(Saved data entries)
╭──

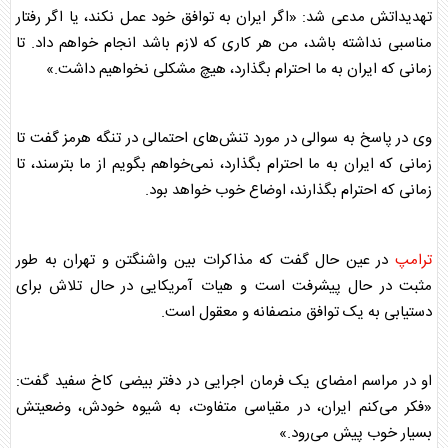
تهدیداتش مدعی شد: «اگر ایران به توافق خود عمل نکند، یا اگر رفتار
مناسبی نداشته باشد، من هر کاری که لازم باشد انجام خواهم داد. تا
زمانی که ایران به ما احترام بگذارد، هیچ مشکلی نخواهیم داشت.»
وی در پاسخ به سوالی در مورد تنش‌های احتمالی در تنگه هرمز گفت تا
زمانی که ایران به ما احترام بگذارد، نمی‌خواهم بگویم از ما بترسند، تا
زمانی که احترام بگذارند، اوضاع خوب خواهد بود.
ترامپ
در عین حال گفت که مذاکرات بین واشنگتن و تهران به طور
مثبت در حال پیشرفت است و هیات آمریکایی در حال تلاش برای
دستیابی به یک توافق منصفانه و معقول است.
او در مراسم امضای یک فرمان اجرایی در دفتر بیضی کاخ سفید گفت:
«فکر می‌کنم ایران، در مقیاسی متفاوت، به شیوه خودش، وضعیتش
بسیار خوب پیش می‌رود.»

╰──

▸ **Activity**: Keep each line of the records exactly as it is while transcribing them, but leave the images behind.

▸ **Answer to the exercise**:
تهدیداتش مدعی شد: «اگر ایران به توافق خود عمل نکند، یا اگر رفتار
مناسبی نداشته باشد، من هر کاری که لازم باشد انجام خواهم داد. تا
زمانی که ایران به ما احترام بگذارد، هیچ مشکلی نخواهیم داشت.»
وی در پاسخ به سوالی در مورد تنش‌های احتمالی در تنگه هرمز گفت تا
زمانی که ایران به ما احترام بگذارد، نمی‌خواهم بگویم از ما بترسند، تا
زمانی که احترام بگذارند، اوضاع خوب خواهد بود.
ترامپ
در عین حال گفت که مذاکرات بین واشنگتن و تهران به طور
مثبت در حال پیشرفت است و هیات آمریکایی در حال تلاش برای
دستیابی به یک توافق منصفانه و معقول است.
او در مراسم امضای یک فرمان اجرایی در دفتر بیضی کاخ سفید گفت:
«فکر می‌کنم ایران، در مقیاسی متفاوت، به شیوه خودش، وضعیتش
بسیار خوب پیش می‌رود.»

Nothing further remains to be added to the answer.